Tren
De repente un viejo temor ha vuelto a enfriar nuestros corazones, el temor a ser olvidados, a regresar del hospicio a la calle con los zapatos rotos, y hemos descendido a aquel pasado en tonos ocres en que el Sur consistía en la última frontera de la Tierra, donde los adelantos tenían que esperar a que las mulas franqueasen Despeñaperros y la actualidad era siempre cosa del día siguiente.
Claro que es natural que los poderes de Sevilla y Córdoba observen con suspicacia las sustracciones de RENFE y frunzan los ceños ante los mandamases de Madrid cuando les devuelven enrevesadas excusas sobre el bien común y los cortos plazos: porque el atentado contra el AVE que une a Andalucía con el corazón del país supone algo muy similar a empuñar unas tijeras para amputar en frío un cordón umbilical, a detener los aparatos de respiración asistida en este Estado en que la eutanasia constituye un delito tan severamente proscrito. Nuestros alcaldes temen que se empiece por cuatro vagones y se continúe por la media docena, y que al cabo de un decenio una locomotora se añada también a la resta. Pronóstico catastrófico donde los haya, qué duda cabe. Aunque yo era joven como un níspero verdecido en aquellos tiempos en que el AVE no ventilaba nuestra capital, puedo recordar las diferencias con respecto al mundo de ahora, y la comparación resulta tan instructiva como yuxtaponer un daguerrotipo a una fotografía en color: porque acordarse de aquella Sevilla jurásica de antes de la Expo es recordar un estuario donde las horas se atascaban como barcos envejecidos, una larga tarde sepia que se esforzaba en no concluir, calles llenas de basuras, rostros con el mismo color de arenque revenido que lucían las fachadas de las casas, solares, una larga tapia que rodeaba la calle Torneo dando inicio al vasto continente de arrabales y extrarradios que se dilataba hacia las colinas. La civilización, Madrid, España, estaban demasiado lejos para acordarse de ellas: y era mejor dormitar en las continuas tardes de domingo y entretenerse con los partidos de rugby en el estadio de Chapina.

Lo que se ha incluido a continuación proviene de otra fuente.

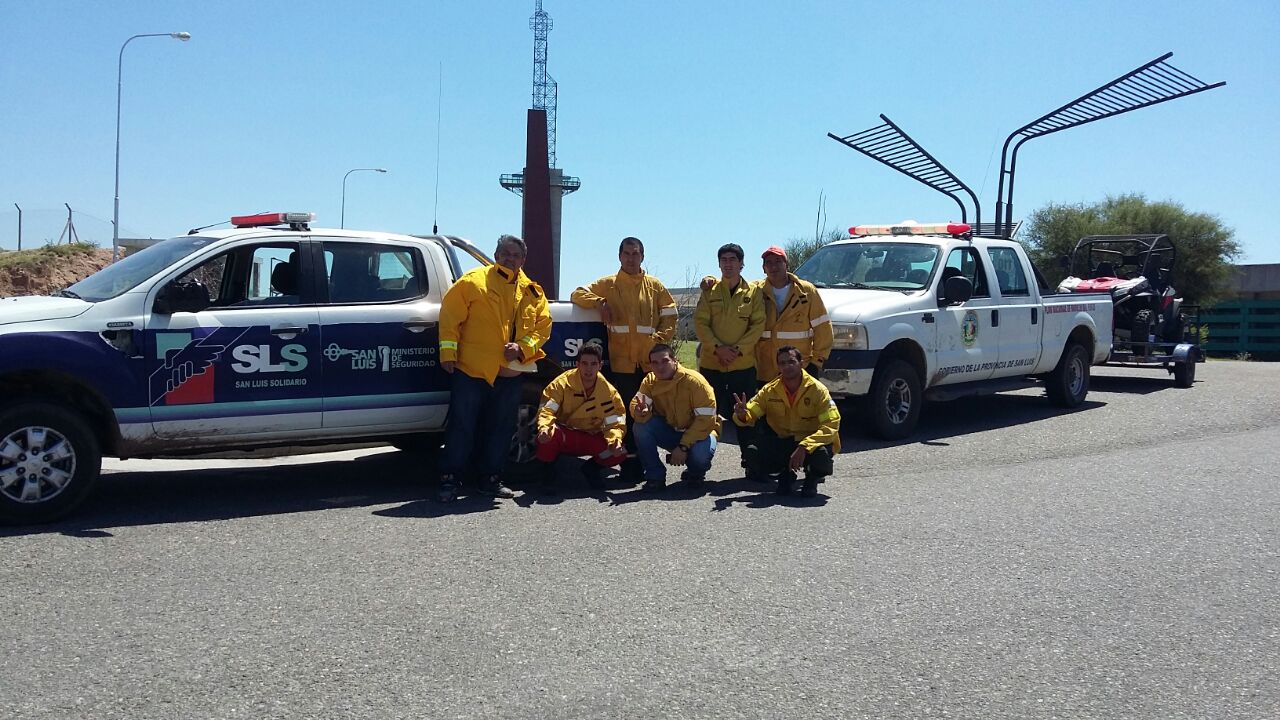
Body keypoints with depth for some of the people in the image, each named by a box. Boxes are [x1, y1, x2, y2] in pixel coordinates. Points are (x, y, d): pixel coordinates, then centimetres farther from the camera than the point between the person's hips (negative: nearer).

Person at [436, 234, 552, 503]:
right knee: (462, 427, -2)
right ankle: (448, 480, 5)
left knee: (501, 429, 11)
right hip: (470, 369, -4)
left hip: (511, 373, 5)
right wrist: (448, 352, -10)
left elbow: (543, 325, 10)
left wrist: (523, 347, -7)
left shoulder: (532, 293, 11)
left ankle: (490, 479, 23)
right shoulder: (473, 281, -2)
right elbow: (450, 316, -4)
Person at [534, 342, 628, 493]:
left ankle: (592, 467, 11)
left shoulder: (609, 391, -7)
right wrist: (544, 427, -43)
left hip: (591, 439, 3)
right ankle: (548, 474, -9)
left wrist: (615, 440, -29)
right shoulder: (563, 383, -16)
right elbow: (546, 409, -20)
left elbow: (615, 423, -6)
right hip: (564, 436, -2)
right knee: (549, 433, -38)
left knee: (619, 454, -23)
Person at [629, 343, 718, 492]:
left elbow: (706, 419, -24)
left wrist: (684, 446, -28)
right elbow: (636, 405, -18)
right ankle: (655, 476, -10)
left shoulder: (694, 381, -22)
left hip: (698, 432, -3)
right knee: (641, 425, -24)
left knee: (701, 452, -36)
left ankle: (694, 474, 3)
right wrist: (641, 412, -45)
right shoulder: (649, 381, -8)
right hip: (669, 432, 4)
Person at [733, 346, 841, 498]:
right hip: (782, 443, 2)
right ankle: (786, 474, 8)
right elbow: (750, 414, -7)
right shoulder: (770, 390, -4)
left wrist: (804, 447, -33)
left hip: (811, 443, -2)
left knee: (821, 455, -37)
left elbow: (831, 426, -21)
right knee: (752, 454, -25)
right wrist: (742, 415, -34)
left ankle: (812, 479, 2)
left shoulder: (817, 390, -14)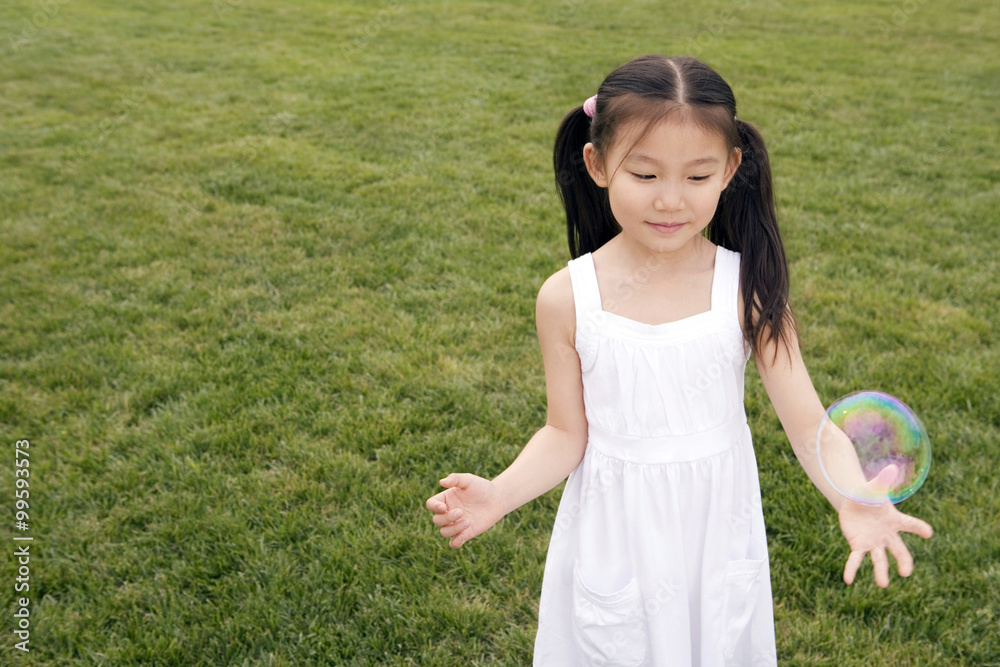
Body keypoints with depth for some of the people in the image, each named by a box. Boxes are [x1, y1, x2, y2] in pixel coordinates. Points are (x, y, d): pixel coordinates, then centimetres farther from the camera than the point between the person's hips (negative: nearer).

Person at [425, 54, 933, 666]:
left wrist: (852, 501, -35)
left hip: (717, 535, 1)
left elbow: (806, 419, -16)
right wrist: (499, 495, -23)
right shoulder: (568, 299, -15)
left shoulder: (748, 286, -15)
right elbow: (567, 434, -7)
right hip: (614, 541, 0)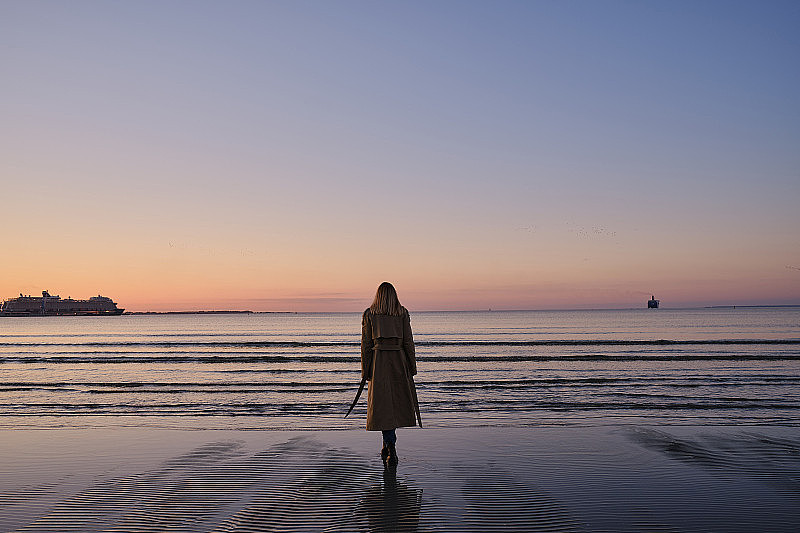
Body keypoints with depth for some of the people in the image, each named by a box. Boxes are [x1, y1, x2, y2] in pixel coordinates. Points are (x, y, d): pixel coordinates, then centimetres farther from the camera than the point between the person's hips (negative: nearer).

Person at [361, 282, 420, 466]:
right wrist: (412, 368, 7)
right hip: (399, 361, 1)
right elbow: (408, 342, 0)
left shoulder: (369, 314, 1)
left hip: (378, 361, -1)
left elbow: (366, 344, 1)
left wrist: (365, 371, 5)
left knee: (383, 404, 2)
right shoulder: (403, 313, 1)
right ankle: (388, 444, 21)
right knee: (398, 401, 15)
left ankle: (391, 447, -7)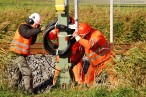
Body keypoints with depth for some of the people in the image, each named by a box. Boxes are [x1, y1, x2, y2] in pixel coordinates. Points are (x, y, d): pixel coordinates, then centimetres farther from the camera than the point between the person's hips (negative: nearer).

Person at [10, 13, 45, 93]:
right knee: (27, 73, -13)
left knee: (20, 70, 25)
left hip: (22, 54, 10)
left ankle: (14, 86, 39)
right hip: (18, 54, -10)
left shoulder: (29, 29, 16)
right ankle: (30, 91, -12)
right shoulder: (23, 27, -13)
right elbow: (27, 33, -35)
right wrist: (39, 30, -40)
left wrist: (36, 32, 0)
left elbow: (32, 42, 13)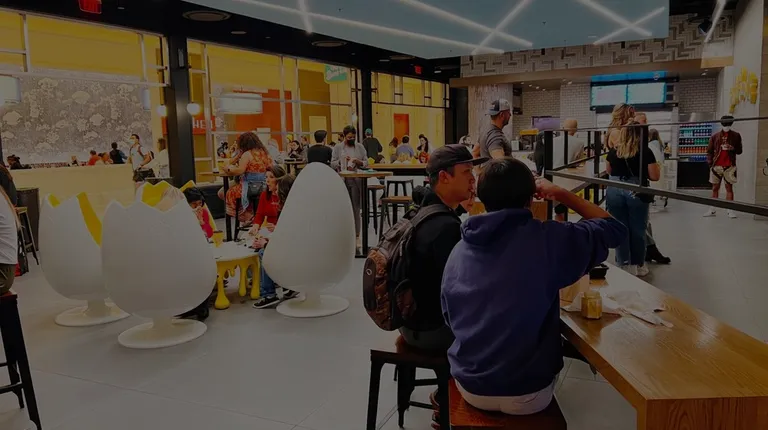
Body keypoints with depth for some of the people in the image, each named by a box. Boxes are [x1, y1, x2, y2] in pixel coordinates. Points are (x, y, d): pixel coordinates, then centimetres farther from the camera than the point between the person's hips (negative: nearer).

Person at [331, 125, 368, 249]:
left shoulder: (360, 147, 9)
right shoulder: (337, 148, 7)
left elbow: (366, 163, 7)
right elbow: (332, 164, 5)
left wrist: (358, 162, -11)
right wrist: (342, 161, -12)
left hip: (356, 180, 0)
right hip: (342, 181, 0)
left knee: (356, 208, 0)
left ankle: (357, 236, 3)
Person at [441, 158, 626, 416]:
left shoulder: (459, 251, -4)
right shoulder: (547, 239, -16)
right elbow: (613, 230, -2)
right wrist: (562, 195, 4)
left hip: (469, 387, 3)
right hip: (527, 394, -3)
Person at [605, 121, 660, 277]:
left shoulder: (613, 150, 5)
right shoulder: (645, 151, -5)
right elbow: (655, 176, -5)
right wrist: (641, 171, 14)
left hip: (614, 191, 2)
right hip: (637, 192, -2)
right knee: (637, 230, 10)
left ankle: (624, 265, 15)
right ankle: (638, 266, 21)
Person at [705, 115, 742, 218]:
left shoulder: (736, 136, 6)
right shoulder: (715, 136, 7)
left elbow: (739, 151, 9)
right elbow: (709, 151, 7)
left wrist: (732, 148, -12)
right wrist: (710, 163, -4)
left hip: (729, 166, -1)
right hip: (716, 166, 1)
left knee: (729, 187, -1)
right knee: (715, 188, 7)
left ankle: (730, 210, -1)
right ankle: (712, 210, 12)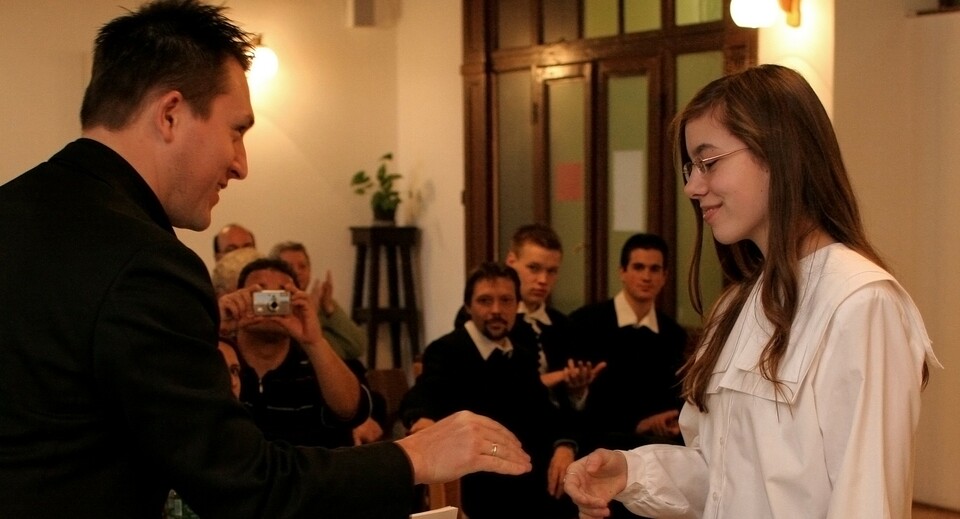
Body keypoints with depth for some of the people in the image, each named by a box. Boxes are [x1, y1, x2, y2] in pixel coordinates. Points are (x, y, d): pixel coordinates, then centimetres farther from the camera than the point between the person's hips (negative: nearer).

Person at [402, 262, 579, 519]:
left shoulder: (523, 356, 18)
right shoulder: (446, 351, -4)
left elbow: (544, 410, 9)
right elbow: (422, 397, -22)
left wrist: (564, 445, -14)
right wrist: (423, 420, -46)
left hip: (527, 476, 7)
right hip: (474, 485, -7)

Sería un error caer en el cainismo autonómico y comenzar, una vez más, a cubrir de estiércol a los catalanes por robarnos esos trocitos de futuro que tanto tardaron en atravesar Sierra Morena para venir a nuestro encuentro: la culpa es del gobierno central que padecemos, de su odio perseverante hacia las comunidades no sometidas, y de su deseo de hacer campaña electoral en una Cataluña que irremediablemente vuelve a escapárseles de las manos. Da lo mismo que el AVE acuda a Lleida a ritmo esclerótico y que el modesto utilitario de papá pueda ganarle la contrarreloj desde la autopista; da lo mismo que el AVE, tal y como andan las cosas, no añada nada a los medios de transporte ya existentes entre el centro y el noreste de la península. Hay que retirarles esos vagones a Sevilla y Córdoba porque así pegamos el varapalo a dos díscolos partidos de izquierdas en sus feudos y de camino mostramos al mundo lo comprometidos que estamos con la tecnología y el progreso. Como siempre, quien paga las desavenencias de los políticos es el que no cobra dietas y no tiene escaño en ningún parlamento: el mismo que se quedará sin sitio cuando las plazas de los vagones suprimidos se liquiden del todo.